▸ SOURCE EXTRACT:
^^^^
The boards are right up against the black offset guide. . . .


----------



## Potacka (Oct 7, 2009)

Can't tell from the angle of the picture but are your boards meeting under the line scribed in the jig?

Adam


----------



## gblock66 (Jun 11, 2010)

Yes the boards meet right under the scribed line on the jig. . . I have followed Porter Cables manual to a tee on half blind dovetails. . . .I just dont get it ! ! !


----------



## buckeyedudes (Nov 1, 2009)

G66 - does the inside edge of your vertical board exactly line up with the machined notches in the aluminum plate?
In your photo it doesn't look like it. The inside edge of the board has to be in line, otherwise it will never come out right. Let us know….thanks.


----------



## buckeyedudes (Nov 1, 2009)

Sorry - now I see someone already asked this.

Do you have the larger (or correct) sleeve in the router? Maybe check and see that you should have the smaller one, this would produce larger females. Also make sure your depth of cut is correct. The slightest amount can make a difference.


----------



## ajosephg (Aug 25, 2008)
^^^^
▸ PROBLEMS AND TASKS:
(1) List every distinct username that appears as a post heading in the dovetail jig thread.
(2) Quote the dovetail jig thread word for word from "Do you have" to "(Aug 25, 2008)".
^^^^
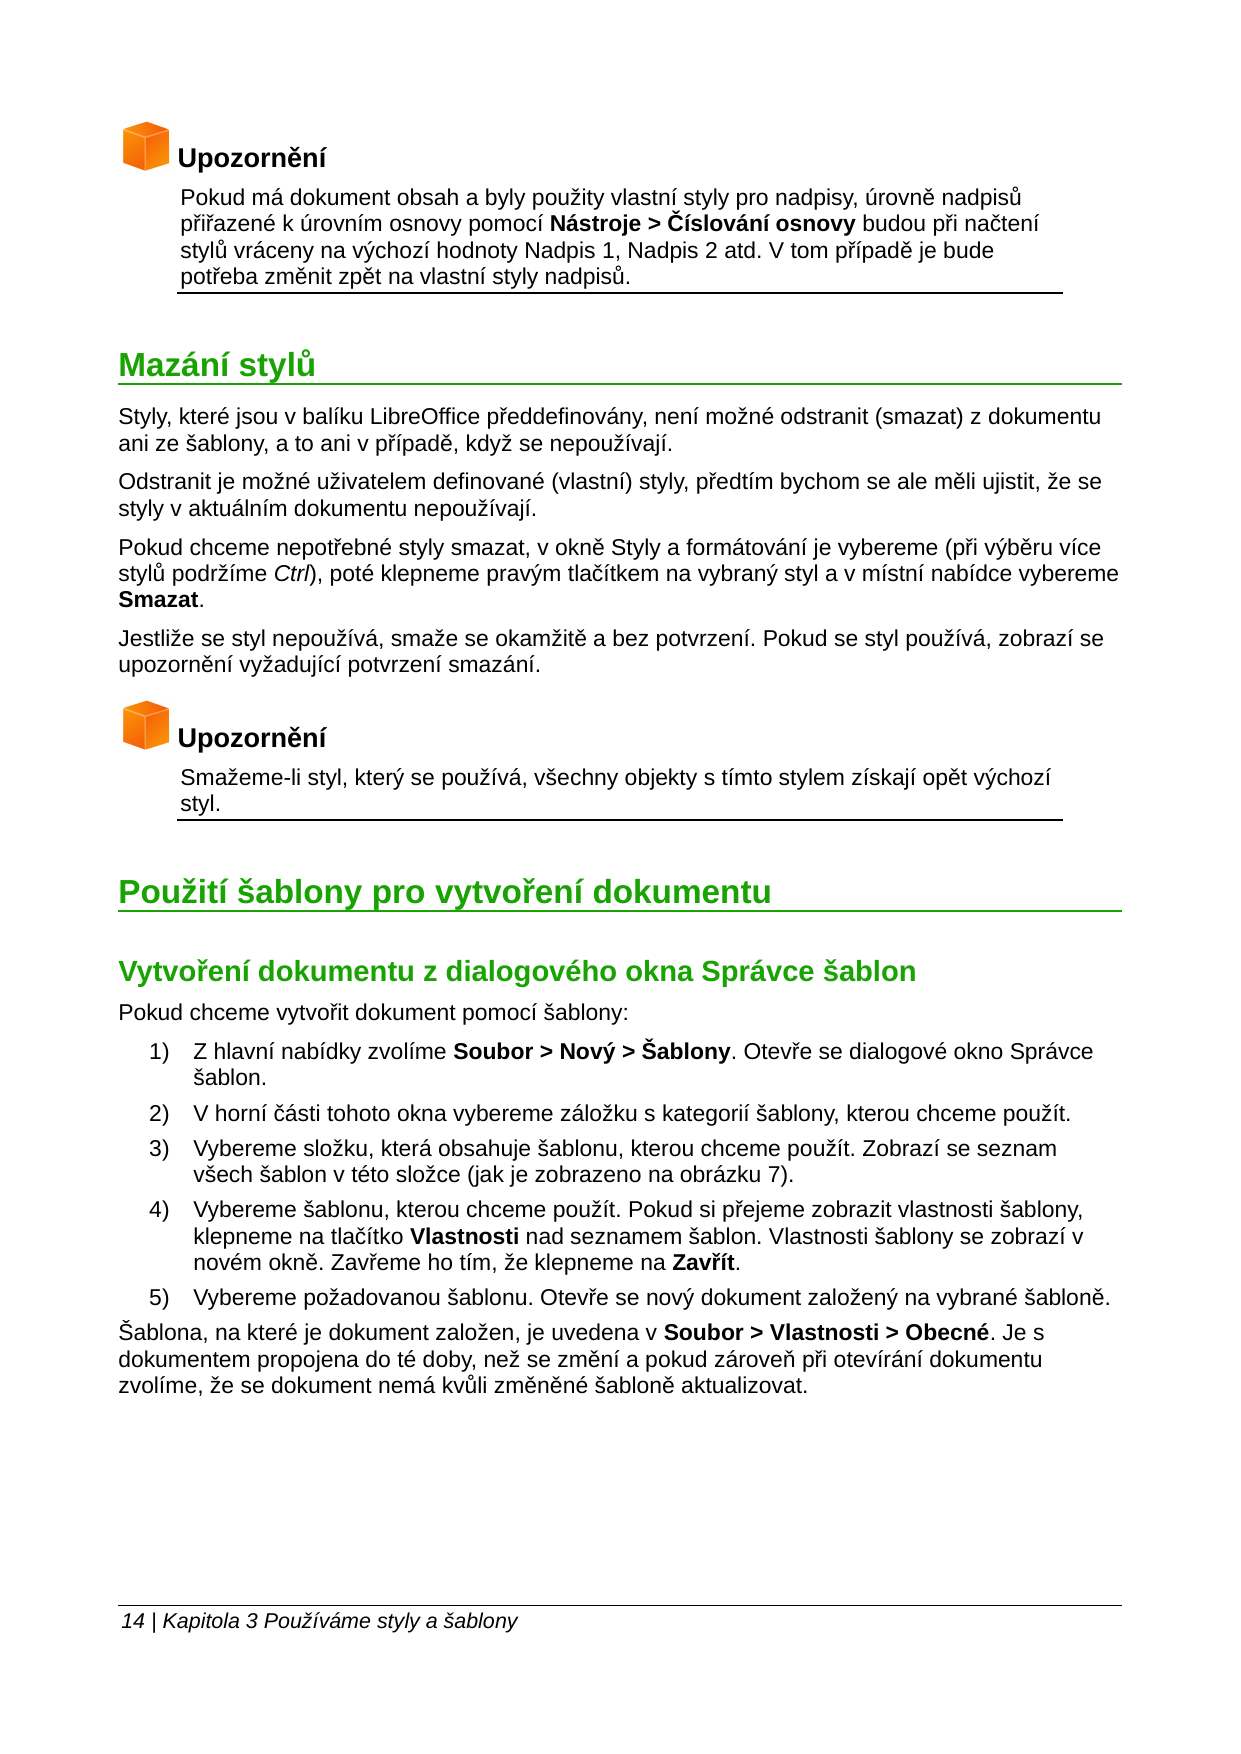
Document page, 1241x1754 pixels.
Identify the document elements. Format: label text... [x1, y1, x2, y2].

picture [119, 698, 173, 752]
list V horní části tohoto okna vybereme záložku s kategorií šablony, kterou chceme použít. [169, 1099, 1122, 1126]
text Pokud chceme vytvořit dokument pomocí šablony: [118, 999, 1122, 1025]
text Jestliže se styl nepoužívá, smaže se okamžitě a bez potvrzení. Pokud se styl používá, zobrazí se upozornění vyžadující potvrzení smazání. [118, 625, 1122, 678]
text Odstranit je možné uživatelem definované (vlastní) styly, předtím bychom se ale měli ujistit, že se styly v aktuálním dokumentu nepoužívají. [118, 468, 1122, 521]
list Vybereme složku, která obsahuje šablonu, kterou chceme použít. Zobrazí se seznam všech šablon v této složce (jak je zobrazeno na obrázku 7). [169, 1135, 1122, 1187]
picture [119, 119, 173, 173]
list Vybereme požadovanou šablonu. Otevře se nový dokument založený na vybrané šabloně. [169, 1284, 1122, 1311]
subtitle Použití šablony pro vytvoření dokumentu [118, 872, 1122, 910]
subtitle Upozornění [118, 698, 1122, 753]
text Pokud chceme nepotřebné styly smazat, v okně Styly a formátování je vybereme (při výběru více stylů podržíme Ctrl), poté klepneme pravým tlačítkem na vybraný styl a v místní nabídce vybereme Smazat. [118, 533, 1122, 613]
list Z hlavní nabídky zvolíme Soubor > Nový > Šablony. Otevře se dialogové okno Správce šablon. [169, 1038, 1122, 1091]
text Šablona, na které je dokument založen, je uvedena v Soubor > Vlastnosti > Obecné. Je s dokumentem propojena do té doby, než se změní a pokud zároveň při otevírání dokumentu zvolíme, že se dokument nemá kvůli změněné šabloně aktualizovat. [118, 1319, 1122, 1398]
subtitle Upozornění [118, 118, 1122, 173]
subtitle Mazání stylů [118, 345, 1122, 383]
text Smažeme-li styl, který se používá, všechny objekty s tímto stylem získají opět výchozí styl. [177, 761, 1063, 819]
list Vybereme šablonu, kterou chceme použít. Pokud si přejeme zobrazit vlastnosti šablony, klepneme na tlačítko Vlastnosti nad seznamem šablon. Vlastnosti šablony se zobrazí v novém okně. Zavřeme ho tím, že klepneme na Zavřít. [169, 1196, 1122, 1275]
text Styly, které jsou v balíku LibreOffice předdefinovány, není možné odstranit (smazat) z dokumentu ani ze šablony, a to ani v případě, když se nepoužívají. [118, 403, 1122, 456]
text Pokud má dokument obsah a byly použity vlastní styly pro nadpisy, úrovně nadpisů přiřazené k úrovním osnovy pomocí Nástroje > Číslování osnovy budou při načtení stylů vráceny na výchozí hodnoty Nadpis 1, Nadpis 2 atd. V tom případě je bude potřeba změnit zpět na vlastní styly nadpisů. [177, 181, 1063, 292]
subtitle Vytvoření dokumentu z dialogového okna Správce šablon [118, 954, 1122, 987]
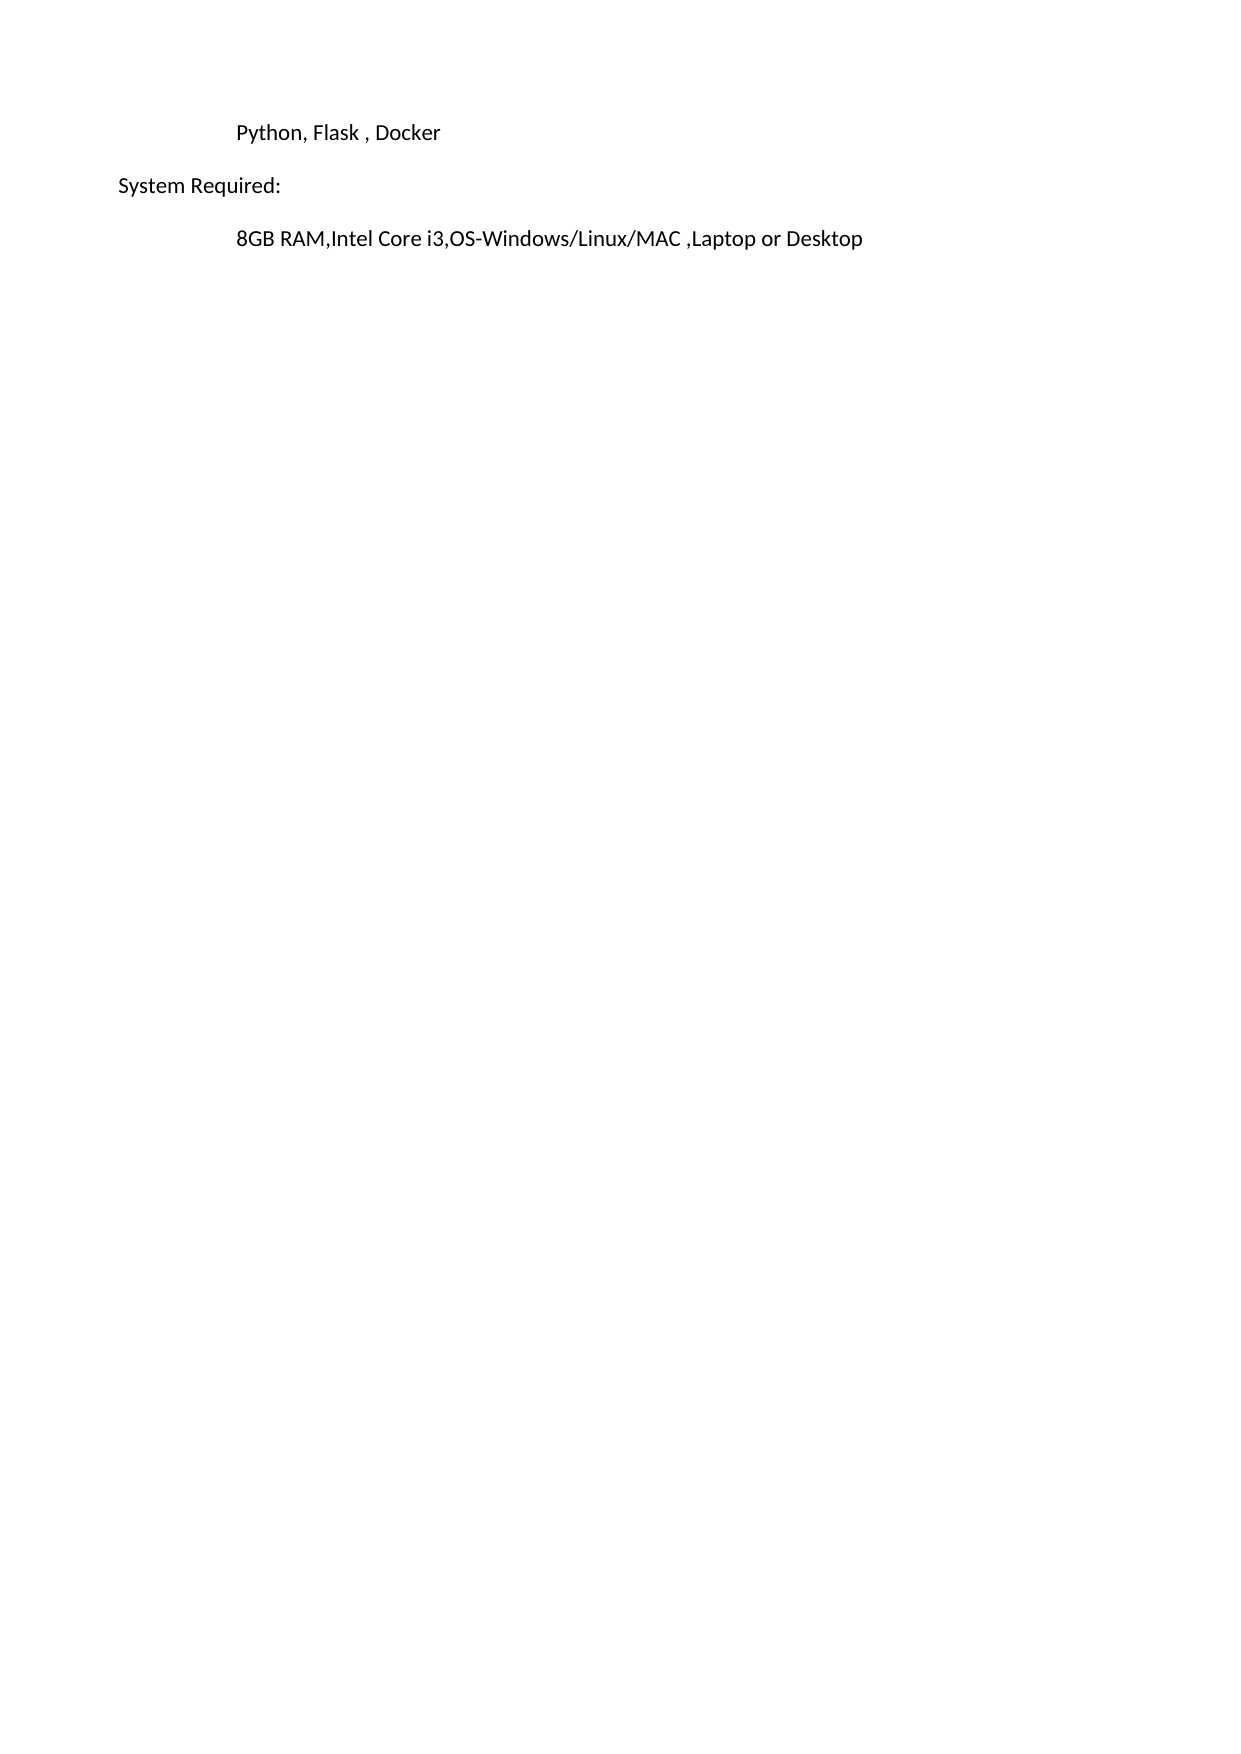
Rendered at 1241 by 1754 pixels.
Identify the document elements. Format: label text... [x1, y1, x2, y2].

text Python, Flask , Docker [118, 118, 1122, 146]
text System Required: [118, 171, 1122, 199]
text 8GB RAM,Intel Core i3,OS-Windows/Linux/MAC ,Laptop or Desktop [118, 224, 1122, 252]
^^^^
▸ OUTPUTS BY TASK:
(1) Potacka, gblock66, buckeyedudes, ajosephg

(2)
Do you have the larger (or correct) sleeve in the router? Maybe check and see that you should have the smaller one, this would produce larger females. Also make sure your depth of cut is correct. The slightest amount can make a difference.


----------



## ajosephg (Aug 25, 2008)